Goal of the exercise —
The expected answer is the set of lines in the data below between the line holding "CO2 (kt), f." and the line holding "bagnasco 2001: 1010 -> 639", inclusive, written out exactly.

Supplied material —

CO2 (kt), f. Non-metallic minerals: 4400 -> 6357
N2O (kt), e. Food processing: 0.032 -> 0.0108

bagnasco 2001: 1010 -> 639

...

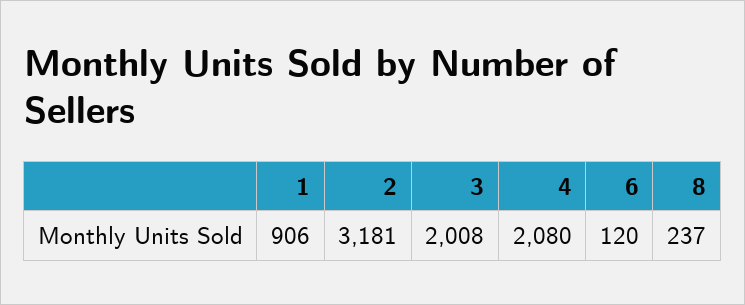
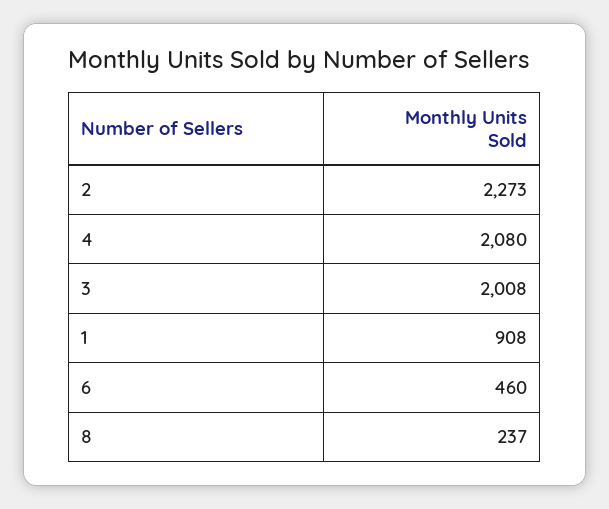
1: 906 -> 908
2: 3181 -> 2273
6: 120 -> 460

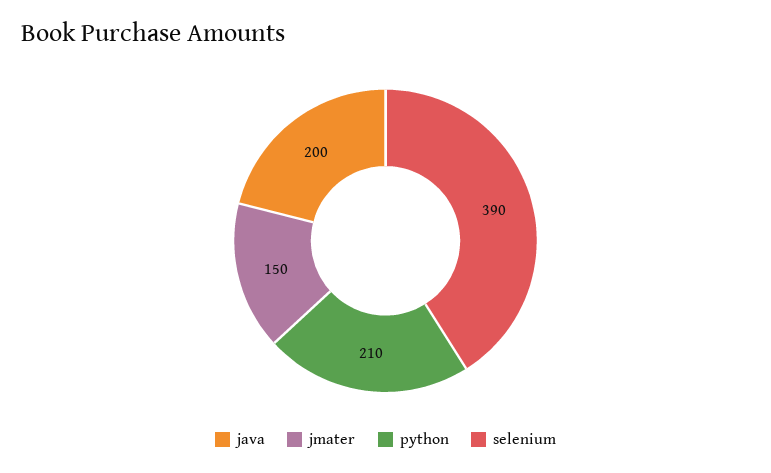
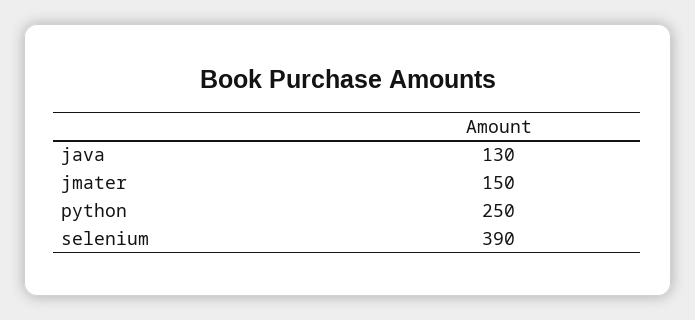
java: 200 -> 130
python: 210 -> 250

Exercise answer —
CO2 (kt), f. Non-metallic minerals: 4400 -> 6357
N2O (kt), e. Food processing: 0.032 -> 0.0108

bagnasco 2001: 1010 -> 639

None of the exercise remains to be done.